Die sozialistische Architektur sehen wir durch einen postsozialistischen Schleier von Wassertropfen. Zusammen mit vielen anderen Leuten sitzen wir unter blauem Himmel vor einem Vorhang von Fontänen und erleben mit, was sich hier so tut: Eltern mit Kleinkindern; Skater; Menschen, die auf dem riesigen Platz Pause machen. Summer in the city. Relaxt und gutgelaunt. Keiner stört den anderen. Der Ploschad ist größer als eine italienische Piazza, aber rund um ihn herum stehen Imbissbuden und Kioske auf breiten Bürgersteigen, und mich wehen südliche Assoziationen an.
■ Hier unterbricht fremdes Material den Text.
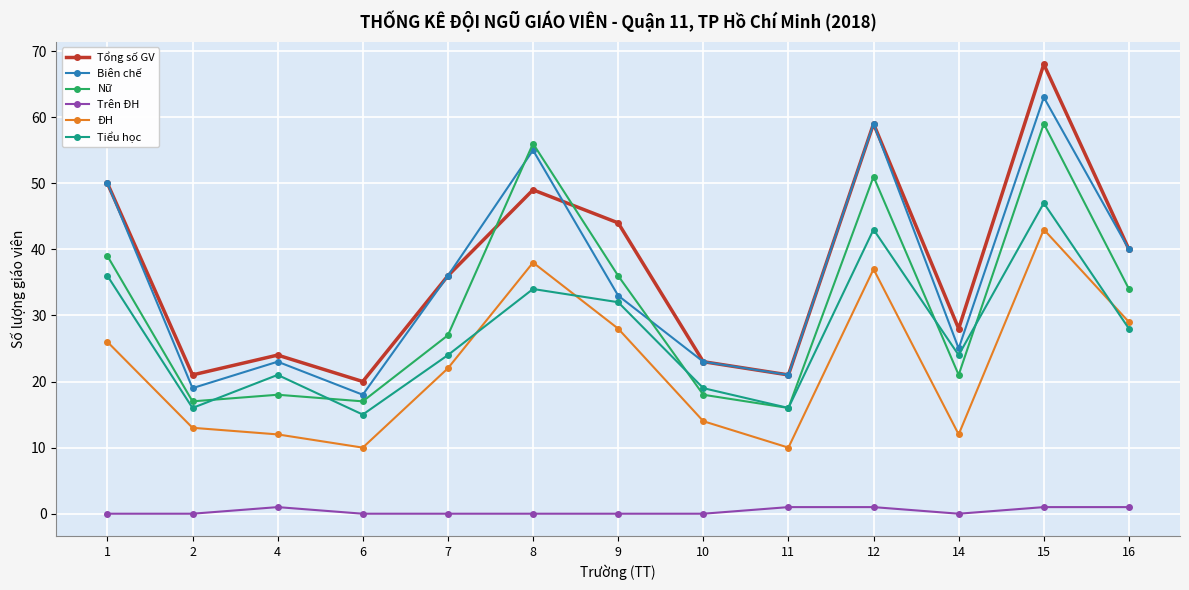

How many intersections are there between Tiểu học and ĐH?

3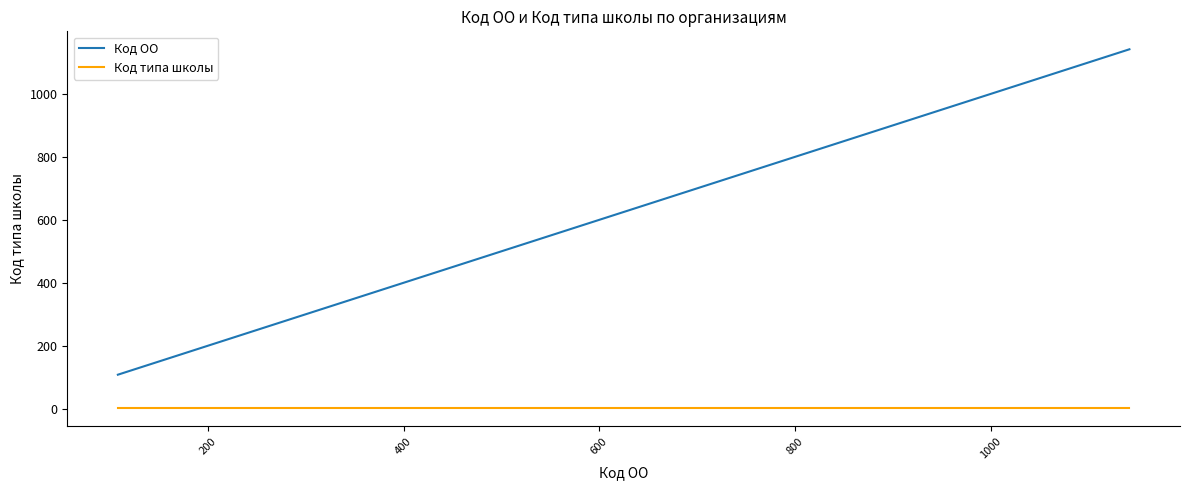

What is the maximum value shown in the chart?

1142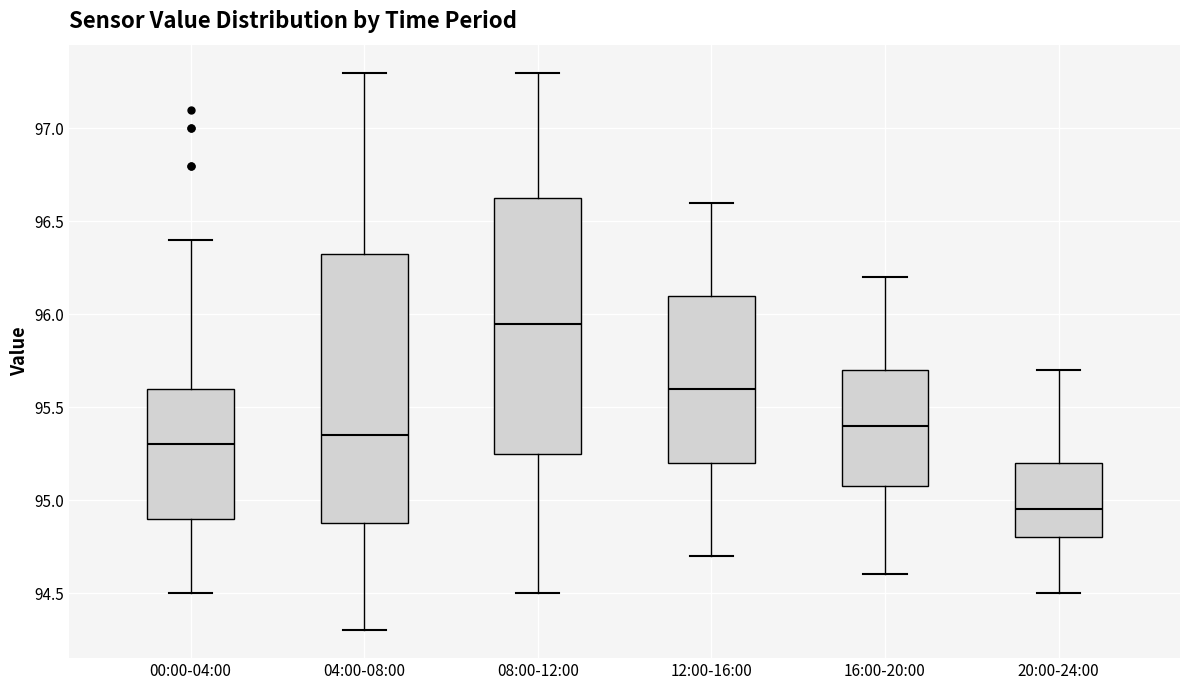

Which box's median line is the lowest?

20:00-24:00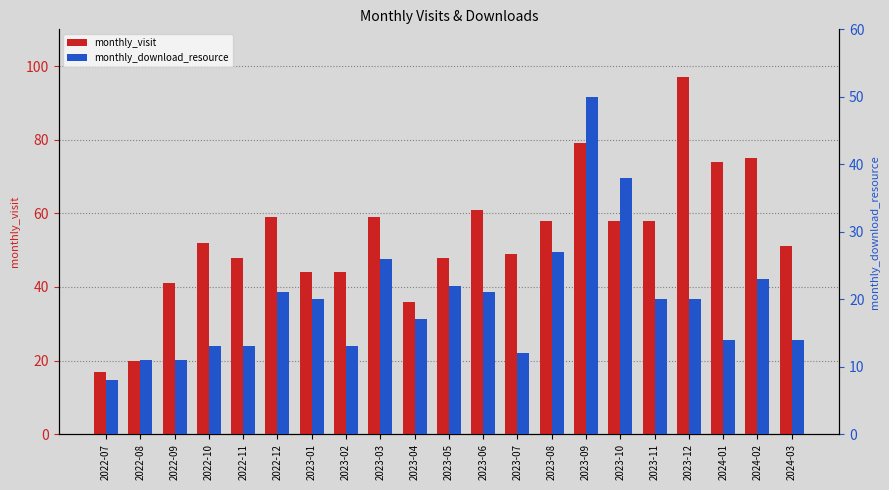

What is the difference between the maximum and minimum values in the monthly_visit series?

80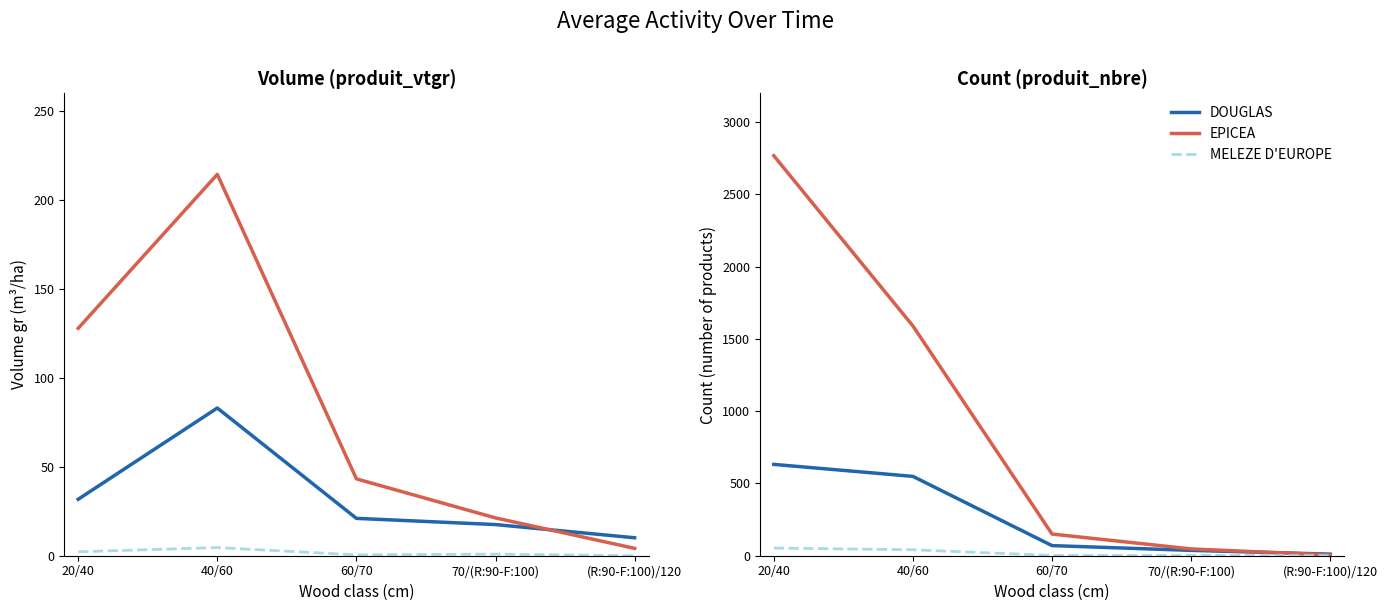

The value of EPICEA at 70/(R:90-F:100) is 61. True or false?

False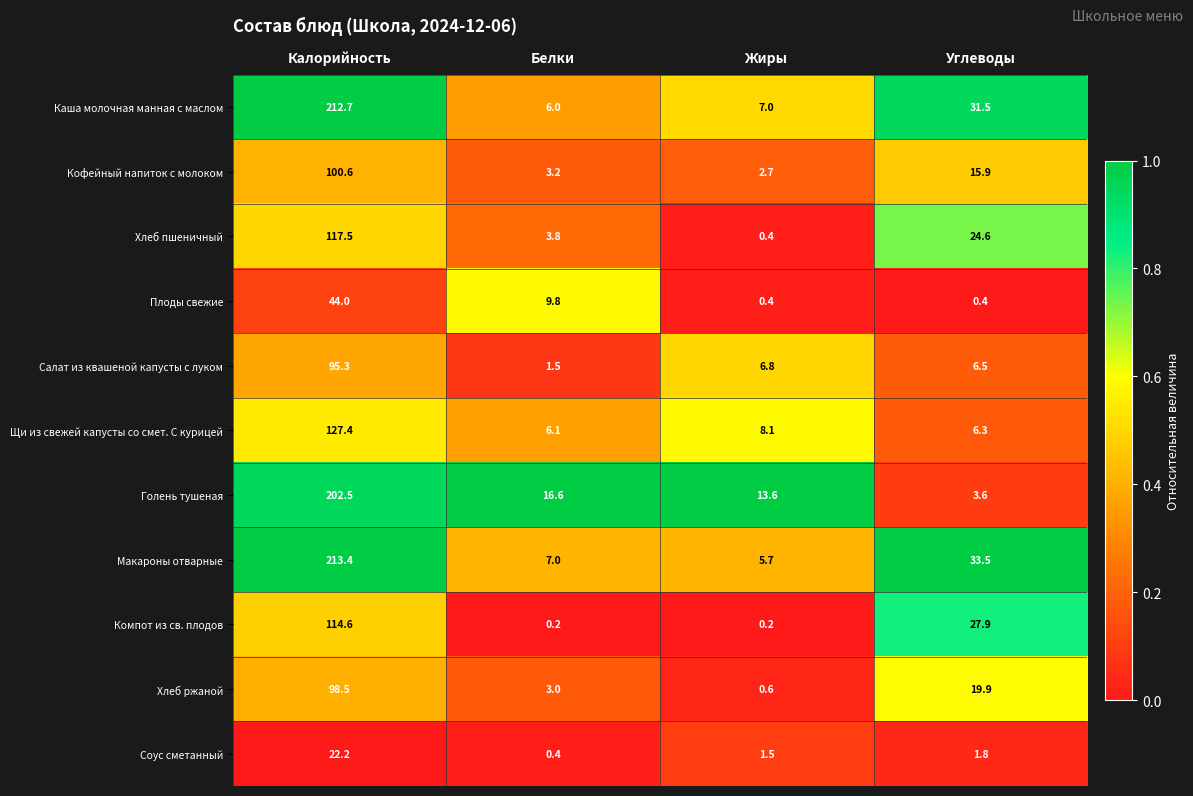

Which series has the largest range (max minus min)?

Макароны отварные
Hat das hier nicht etwas von französichen Boulevards, auf denen jede Menge Leben draußen stattfindet?
Summer in the city
Wir laufen durch die Straßen rund um den Platz. Kastenförmige Wohnhäuser mit Plattenbau-Charme neben alter Bausubstanz. Wohnarchitektur in warmem Gelb, gelegen an lauschigen Alleen. Auch hier: Buden, Kioske, Läden. Sympathische Stimmung. Wir wissen nicht viel, möglicherweise befinden wir uns in einer besseren Wohngegend. Überhaupt erleben wir hier nur eine Momentaufnahme. Und es ist nicht so, dass alles rosig wirkt. Am Straßenrand stehen immer wieder alte Leute und verkaufen Gemüse für wenig Geld. Wir sind nicht so unwissend, dass wir das Leben in Russland für einfach halten, nur weil wir im Sonnenschein durch Alleen in der zweitgrößten Stadt des Landes spazieren. Aber wir sind ab jetzt auch nicht mehr so unwissend, dass wir Russland doch irgendwo in unserem Hinterkopf für das Bedrohliche, Wilde, Fremde halten. Obwohl meine kleine Tochter und ich auf der Rückfahrt ins Zentrum mehrmals unsanft aus der Metro geschubst werden, weil wir im Weg stehen.